ID Thieves New Tricks: How to Defend Yourself

How to Defend Yourself

Not long after I began my reporting for this article, I was in Washington, D.C., taking a cab from the airport, when my wife called.

"There's a message from Visa on the machine," she said. "There's something going on with the card."

Weird, I thought, pulling out my wallet. The card was right there. I called the number she gave me, and hit the voice-mail prompts ("Please enter the nine-digit telephone number at which you were contacted") and finally reached a live customer-service representative. "Someone in the U.K. is trying to buy a money order for $3,400 using your card number," the woman said.

"Definitely not me," I said.

"We'll block that, cancel the card, and issue a new one," she said.

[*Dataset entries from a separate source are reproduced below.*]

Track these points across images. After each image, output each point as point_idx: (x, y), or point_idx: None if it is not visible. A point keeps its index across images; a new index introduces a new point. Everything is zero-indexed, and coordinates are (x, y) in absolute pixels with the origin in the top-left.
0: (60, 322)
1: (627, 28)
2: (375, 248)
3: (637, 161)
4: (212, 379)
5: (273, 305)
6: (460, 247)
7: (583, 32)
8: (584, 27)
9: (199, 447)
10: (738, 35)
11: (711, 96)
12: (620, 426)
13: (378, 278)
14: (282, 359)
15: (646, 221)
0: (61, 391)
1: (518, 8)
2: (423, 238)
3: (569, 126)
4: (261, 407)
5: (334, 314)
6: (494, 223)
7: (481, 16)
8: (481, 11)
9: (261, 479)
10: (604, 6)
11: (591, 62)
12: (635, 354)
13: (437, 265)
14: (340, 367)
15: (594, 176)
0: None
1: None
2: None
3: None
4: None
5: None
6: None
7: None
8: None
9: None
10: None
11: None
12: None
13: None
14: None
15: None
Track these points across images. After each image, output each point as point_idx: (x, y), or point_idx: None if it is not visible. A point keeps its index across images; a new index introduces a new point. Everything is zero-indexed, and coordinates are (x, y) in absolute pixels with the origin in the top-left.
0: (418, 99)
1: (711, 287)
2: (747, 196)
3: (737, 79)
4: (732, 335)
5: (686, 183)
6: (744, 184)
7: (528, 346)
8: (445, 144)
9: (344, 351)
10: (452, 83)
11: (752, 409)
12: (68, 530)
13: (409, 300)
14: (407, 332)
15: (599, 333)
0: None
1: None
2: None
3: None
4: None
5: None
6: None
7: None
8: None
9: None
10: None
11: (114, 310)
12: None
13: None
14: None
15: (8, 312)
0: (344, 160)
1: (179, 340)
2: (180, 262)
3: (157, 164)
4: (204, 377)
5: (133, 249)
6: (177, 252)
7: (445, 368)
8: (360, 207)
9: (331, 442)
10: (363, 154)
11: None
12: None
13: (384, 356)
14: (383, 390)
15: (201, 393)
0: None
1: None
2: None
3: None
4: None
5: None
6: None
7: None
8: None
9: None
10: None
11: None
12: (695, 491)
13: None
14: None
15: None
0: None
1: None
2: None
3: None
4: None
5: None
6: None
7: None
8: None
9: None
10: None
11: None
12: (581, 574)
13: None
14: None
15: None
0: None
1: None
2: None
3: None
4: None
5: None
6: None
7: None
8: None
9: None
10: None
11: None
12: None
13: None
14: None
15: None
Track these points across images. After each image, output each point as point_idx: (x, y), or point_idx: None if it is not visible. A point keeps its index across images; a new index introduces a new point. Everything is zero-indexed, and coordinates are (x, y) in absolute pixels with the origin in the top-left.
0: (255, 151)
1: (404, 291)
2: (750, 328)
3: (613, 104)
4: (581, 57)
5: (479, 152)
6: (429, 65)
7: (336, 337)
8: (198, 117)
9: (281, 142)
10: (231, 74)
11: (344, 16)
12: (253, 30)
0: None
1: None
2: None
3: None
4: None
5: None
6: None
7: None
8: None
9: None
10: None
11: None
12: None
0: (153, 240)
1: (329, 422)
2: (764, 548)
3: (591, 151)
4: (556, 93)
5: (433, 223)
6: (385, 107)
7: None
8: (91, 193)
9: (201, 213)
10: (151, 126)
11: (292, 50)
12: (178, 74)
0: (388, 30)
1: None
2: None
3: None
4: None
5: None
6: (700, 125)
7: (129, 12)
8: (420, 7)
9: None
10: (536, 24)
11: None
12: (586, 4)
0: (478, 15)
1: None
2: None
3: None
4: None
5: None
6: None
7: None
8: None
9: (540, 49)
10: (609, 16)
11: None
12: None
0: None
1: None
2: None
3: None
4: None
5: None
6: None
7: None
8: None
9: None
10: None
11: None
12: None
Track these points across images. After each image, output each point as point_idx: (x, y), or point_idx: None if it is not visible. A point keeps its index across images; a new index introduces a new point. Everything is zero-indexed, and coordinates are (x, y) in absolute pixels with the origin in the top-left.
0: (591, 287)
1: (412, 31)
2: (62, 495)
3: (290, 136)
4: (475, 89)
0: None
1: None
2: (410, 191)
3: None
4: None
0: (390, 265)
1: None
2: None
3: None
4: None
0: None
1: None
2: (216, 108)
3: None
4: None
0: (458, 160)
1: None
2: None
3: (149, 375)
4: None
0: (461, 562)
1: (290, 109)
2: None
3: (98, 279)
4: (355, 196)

"Okay. Thanks for calling."

As we went through the back-and-forth about a replacement card, I explained how almost the only time I used the one I'd just canceled was to buy gas -- and only at a couple of stations. If it never left my possession, how could someone be trying to use it 3,000 miles away? "I couldn't say for sure," she said. "It could happen a lot of ways."

We're All Vulnerable
It's not news that identity theft -- described by the federal Fair Credit Reporting Act as "the use or attempted use of an account or identifying information without the owner's permission" -- is rampant in the United States. Federal and state authorities alike have labeled it the country's fastest-growing white-collar crime since the late 1990s. And why not? We live in an age where everything from tax records to Social Security numbers to credit card data resides in databases that can be hacked, phished or pharmed by anyone with sinister motives and enough know-how.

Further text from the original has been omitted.